Despite the fact that cryptocurrency has since lost value, the raid resulted in the second-largest seizure of cryptocurrency after the $3.6 billion in stolen cryptocurrency related to the 2016 breach at crypto exchange Bitfinex, with the price of Bitcoin falling to $15,632, its lowest level in two years. The second largest cryptocurrency, Ether, saw further declines on Wednesday, reaching its lowest level since July. Zhong pleaded guilty to one count of wire fraud, which carries a maximum sentence of 20 years in prison.
In November 2021, Law Enforcement Seized Over 50,676 Bitcoin Hidden in Devices in Defendant JAMES ZHONG’s Home; ZHONG Has Now Pled Guilty to Unlawfully Obtaining that Bitcoin From the Silk Road Dark Web in 2012https://t.co/pCaWPwmOzv— db (@tier10k) November 7, 2022
Zhong called police to report "a burglary" in 2019, according to Lt Shaun Barnett of the Athens, Georgia, Police Department in an interview with media portal Protos. The IRS Criminal Investigation (IRS-CI) team apparently became interested in Zhong's case when he stated that several of his assets, including "a lot of Bitcoin," had been stolen while he was living in Athens, Georgia, in 2019. Zhong then called the police to report the theft. However, the burglary and the amount of money allegedly stolen 'raised a red flag with the IRS," Barnett said. The money was never recovered, and a suspect was never identified. In November 2021, the IRS-CI and Athens police executed a search warrant after an investigation that led to an arrest.
Federal investigators claim the stolen bitcoin was discovered after they executed a search warrant at Zhong's Georgia home, ending a decade-long mystery. The digital tokens were hidden in a "single-board computer" kept in a bathroom near Zhong's home and hidden in a popcorn tin. Authorities also seized 11 1-ounce bars of silver and gold, $662,000 in cash, physical bitcoin coins, an 80 percent stake in a Memphis-based real estate investment firm with substantial assets, and another 80 percent of the company.
In a statement, US attorney Damian Williams said in a statement, "James Zhong committed wire fraud over a decade ago when he stole approximately 50,000 Bitcoin from Silk Road." He added, "For almost 10 years, the whereabouts of this massive chunk of missing Bitcoin had ballooned into an over $3.3 billion mystery.
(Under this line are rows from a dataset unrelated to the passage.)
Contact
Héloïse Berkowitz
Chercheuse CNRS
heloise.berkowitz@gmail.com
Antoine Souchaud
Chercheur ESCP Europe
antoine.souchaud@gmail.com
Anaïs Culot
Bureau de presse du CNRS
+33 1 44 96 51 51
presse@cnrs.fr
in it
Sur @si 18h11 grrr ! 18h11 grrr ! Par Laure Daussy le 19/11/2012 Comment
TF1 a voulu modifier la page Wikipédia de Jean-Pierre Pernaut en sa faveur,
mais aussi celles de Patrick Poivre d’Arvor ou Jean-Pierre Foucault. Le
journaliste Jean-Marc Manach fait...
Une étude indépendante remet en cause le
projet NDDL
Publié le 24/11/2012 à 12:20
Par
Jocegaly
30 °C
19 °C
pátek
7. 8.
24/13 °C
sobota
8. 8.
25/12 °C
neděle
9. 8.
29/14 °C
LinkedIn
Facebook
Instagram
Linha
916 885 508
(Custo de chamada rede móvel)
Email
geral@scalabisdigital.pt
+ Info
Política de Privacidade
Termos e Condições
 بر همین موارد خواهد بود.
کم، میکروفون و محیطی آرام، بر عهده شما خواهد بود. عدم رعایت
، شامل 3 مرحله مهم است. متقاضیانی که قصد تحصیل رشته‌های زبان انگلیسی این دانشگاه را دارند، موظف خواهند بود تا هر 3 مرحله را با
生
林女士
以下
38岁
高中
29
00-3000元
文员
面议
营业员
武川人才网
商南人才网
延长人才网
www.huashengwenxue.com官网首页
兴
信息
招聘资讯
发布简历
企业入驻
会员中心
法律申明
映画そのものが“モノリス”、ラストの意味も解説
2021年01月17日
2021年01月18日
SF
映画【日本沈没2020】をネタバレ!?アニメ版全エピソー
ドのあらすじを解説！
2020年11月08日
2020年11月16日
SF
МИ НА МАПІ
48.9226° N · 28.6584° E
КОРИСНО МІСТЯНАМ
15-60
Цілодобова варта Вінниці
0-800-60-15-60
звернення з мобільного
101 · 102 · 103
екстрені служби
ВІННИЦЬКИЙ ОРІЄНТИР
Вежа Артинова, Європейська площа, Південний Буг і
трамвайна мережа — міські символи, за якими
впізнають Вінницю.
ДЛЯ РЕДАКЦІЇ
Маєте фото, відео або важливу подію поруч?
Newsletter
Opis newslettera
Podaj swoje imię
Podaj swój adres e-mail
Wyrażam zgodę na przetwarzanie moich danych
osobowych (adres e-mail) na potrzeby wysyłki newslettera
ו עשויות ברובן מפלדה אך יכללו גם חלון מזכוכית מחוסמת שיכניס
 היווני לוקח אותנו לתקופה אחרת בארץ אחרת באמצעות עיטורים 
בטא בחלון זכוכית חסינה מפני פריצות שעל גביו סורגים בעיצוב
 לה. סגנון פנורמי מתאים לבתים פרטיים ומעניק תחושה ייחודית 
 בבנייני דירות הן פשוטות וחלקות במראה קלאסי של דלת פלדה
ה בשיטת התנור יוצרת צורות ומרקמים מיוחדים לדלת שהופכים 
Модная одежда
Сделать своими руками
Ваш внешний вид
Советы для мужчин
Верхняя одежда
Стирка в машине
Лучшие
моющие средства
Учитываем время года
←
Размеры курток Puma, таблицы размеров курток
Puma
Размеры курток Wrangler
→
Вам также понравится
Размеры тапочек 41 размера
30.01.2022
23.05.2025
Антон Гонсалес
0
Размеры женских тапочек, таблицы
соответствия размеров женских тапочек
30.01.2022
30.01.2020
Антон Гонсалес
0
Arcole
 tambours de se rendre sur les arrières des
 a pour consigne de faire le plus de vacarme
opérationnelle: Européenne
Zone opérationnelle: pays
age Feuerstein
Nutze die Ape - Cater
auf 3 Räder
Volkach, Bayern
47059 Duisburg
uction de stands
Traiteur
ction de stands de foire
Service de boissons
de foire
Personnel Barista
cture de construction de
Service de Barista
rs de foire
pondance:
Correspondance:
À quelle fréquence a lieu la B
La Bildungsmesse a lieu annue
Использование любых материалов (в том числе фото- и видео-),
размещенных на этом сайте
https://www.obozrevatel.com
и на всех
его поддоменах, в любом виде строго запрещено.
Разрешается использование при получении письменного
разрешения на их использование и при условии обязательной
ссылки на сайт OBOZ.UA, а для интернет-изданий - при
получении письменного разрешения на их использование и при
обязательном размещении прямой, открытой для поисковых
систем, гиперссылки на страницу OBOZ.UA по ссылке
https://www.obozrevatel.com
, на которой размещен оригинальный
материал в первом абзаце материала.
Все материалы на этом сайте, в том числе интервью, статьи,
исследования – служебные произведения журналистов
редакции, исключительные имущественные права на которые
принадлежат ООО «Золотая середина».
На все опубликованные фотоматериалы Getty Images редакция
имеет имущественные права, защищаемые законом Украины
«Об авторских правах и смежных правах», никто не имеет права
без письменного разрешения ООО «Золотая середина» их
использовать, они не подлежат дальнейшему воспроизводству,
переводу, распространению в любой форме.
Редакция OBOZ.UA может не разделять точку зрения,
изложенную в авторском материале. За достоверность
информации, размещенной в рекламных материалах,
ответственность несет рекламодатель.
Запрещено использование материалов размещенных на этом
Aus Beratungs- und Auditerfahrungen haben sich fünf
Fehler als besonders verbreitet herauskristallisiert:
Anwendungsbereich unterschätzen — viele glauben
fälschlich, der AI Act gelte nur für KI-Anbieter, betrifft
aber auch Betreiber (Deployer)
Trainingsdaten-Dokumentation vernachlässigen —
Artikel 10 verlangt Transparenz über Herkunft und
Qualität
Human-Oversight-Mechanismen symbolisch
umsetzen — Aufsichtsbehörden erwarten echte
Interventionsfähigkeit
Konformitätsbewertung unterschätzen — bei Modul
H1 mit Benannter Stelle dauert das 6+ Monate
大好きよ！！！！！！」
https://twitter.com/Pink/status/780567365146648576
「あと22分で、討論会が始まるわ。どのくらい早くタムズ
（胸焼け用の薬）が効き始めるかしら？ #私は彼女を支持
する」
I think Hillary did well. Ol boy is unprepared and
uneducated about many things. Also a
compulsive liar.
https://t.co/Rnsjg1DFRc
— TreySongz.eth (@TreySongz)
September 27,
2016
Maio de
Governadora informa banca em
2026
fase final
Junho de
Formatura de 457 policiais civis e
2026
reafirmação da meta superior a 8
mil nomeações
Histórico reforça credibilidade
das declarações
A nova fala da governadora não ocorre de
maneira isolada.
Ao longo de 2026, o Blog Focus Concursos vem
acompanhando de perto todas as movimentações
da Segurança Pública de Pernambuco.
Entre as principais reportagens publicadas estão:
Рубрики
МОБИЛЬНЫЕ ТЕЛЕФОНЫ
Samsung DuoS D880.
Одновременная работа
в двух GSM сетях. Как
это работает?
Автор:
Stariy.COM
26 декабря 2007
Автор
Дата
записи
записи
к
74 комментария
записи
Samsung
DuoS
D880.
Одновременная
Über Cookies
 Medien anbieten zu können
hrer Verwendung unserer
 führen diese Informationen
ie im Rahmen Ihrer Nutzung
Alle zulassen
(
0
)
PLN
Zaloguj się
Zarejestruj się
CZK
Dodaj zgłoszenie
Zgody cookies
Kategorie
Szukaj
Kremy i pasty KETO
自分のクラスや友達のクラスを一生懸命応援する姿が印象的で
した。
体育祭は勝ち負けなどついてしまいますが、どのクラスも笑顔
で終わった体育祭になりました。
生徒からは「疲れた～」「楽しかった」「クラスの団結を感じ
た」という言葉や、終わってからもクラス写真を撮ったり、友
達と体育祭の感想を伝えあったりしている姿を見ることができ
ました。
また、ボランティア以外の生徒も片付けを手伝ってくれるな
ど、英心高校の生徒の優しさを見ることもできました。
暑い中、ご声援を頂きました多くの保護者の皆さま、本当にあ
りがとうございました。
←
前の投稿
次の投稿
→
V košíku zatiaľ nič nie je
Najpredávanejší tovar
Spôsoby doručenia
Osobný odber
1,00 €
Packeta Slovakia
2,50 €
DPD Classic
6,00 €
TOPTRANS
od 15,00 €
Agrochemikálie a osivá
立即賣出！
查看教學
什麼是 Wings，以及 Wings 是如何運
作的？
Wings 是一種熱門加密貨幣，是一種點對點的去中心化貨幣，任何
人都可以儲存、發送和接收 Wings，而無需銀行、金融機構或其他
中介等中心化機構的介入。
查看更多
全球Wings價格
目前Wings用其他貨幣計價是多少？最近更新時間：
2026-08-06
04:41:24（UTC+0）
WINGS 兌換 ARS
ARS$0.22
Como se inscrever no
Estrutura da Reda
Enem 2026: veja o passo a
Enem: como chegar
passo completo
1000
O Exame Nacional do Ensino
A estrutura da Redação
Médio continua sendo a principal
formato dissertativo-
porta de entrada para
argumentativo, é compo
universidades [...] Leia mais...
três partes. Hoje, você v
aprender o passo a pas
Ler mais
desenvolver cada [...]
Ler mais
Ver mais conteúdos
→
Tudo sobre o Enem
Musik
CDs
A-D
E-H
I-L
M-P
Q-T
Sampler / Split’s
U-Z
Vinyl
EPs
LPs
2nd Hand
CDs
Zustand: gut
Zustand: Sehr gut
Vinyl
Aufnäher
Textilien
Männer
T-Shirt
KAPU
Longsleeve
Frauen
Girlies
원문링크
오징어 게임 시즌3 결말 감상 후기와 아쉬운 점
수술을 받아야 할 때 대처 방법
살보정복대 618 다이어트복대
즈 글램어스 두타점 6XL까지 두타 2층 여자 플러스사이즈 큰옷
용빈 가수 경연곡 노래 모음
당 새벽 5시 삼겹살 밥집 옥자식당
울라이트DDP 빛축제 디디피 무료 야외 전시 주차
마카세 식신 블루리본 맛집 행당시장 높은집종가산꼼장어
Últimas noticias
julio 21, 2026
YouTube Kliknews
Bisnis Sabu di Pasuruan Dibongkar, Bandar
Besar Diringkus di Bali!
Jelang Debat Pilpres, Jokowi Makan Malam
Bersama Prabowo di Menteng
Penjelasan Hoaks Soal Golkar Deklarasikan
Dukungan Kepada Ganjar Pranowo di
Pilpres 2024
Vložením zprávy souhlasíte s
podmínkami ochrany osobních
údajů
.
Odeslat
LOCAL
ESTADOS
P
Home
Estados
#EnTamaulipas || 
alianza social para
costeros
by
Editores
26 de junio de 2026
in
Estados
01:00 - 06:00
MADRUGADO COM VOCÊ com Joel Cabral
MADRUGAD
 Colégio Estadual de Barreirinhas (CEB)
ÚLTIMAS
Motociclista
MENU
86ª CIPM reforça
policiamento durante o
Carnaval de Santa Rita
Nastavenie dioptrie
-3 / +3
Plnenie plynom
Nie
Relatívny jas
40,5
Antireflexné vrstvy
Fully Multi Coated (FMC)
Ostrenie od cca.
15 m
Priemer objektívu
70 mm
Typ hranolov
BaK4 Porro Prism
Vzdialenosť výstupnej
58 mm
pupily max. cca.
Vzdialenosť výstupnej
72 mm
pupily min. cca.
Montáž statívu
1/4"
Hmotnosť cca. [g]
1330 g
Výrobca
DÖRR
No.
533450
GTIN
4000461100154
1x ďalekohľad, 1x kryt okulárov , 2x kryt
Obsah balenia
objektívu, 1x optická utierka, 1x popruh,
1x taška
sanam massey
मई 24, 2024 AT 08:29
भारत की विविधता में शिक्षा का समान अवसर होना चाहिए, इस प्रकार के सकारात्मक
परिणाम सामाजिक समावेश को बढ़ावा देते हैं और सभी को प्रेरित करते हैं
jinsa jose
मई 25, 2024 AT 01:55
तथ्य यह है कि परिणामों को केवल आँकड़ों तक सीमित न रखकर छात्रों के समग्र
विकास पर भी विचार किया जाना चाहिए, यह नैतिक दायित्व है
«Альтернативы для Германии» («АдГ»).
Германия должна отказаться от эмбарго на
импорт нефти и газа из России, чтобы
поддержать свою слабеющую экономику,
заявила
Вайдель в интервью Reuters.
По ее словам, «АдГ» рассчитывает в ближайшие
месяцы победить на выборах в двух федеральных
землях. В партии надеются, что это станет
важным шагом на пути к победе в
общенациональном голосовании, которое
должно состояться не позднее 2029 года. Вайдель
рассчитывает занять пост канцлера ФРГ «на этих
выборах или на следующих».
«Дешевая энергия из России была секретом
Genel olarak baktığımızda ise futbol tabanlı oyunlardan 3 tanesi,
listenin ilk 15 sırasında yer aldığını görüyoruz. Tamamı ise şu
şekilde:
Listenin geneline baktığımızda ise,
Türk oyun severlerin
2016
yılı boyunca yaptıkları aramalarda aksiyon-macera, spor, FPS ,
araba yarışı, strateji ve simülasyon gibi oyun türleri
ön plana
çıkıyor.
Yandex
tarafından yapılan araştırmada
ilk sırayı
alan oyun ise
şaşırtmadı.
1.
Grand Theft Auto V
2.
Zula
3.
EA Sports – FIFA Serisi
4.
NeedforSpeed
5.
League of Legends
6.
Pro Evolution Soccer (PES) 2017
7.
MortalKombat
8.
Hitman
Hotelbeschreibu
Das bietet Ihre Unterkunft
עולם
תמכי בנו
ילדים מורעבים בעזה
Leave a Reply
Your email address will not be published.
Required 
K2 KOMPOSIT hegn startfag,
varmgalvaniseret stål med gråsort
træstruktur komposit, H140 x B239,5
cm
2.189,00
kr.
Thanks to state-of-the-art cryptocurrency tracing and good old-fashioned police work, law enforcement located and recovered this impressive cache of crime proceeds."
According to prosecutors, the dark web marketplace 'Silk Road' was the target of Zhong's fraud scheme. In September 2012, he allegedly set up nine accounts and tricked the site into paying him out many times his initial deposits by flooding it with withdrawal requests. After doing this 140 times, he removed all cryptocurrency holdings from the site. To avoid detection, he then transferred the bitcoin to different accounts. According to the US Attorney's Office, Silk Road is an online black market where illegal items and substances are sold to consumers. As of March 2022, Zhong handed over additional Bitcoin to the government that he had access to but had not yet spent.
In total, Zhong voluntarily handed over 1,004 Bitcoin. His sentencing is scheduled for February 22, 2023.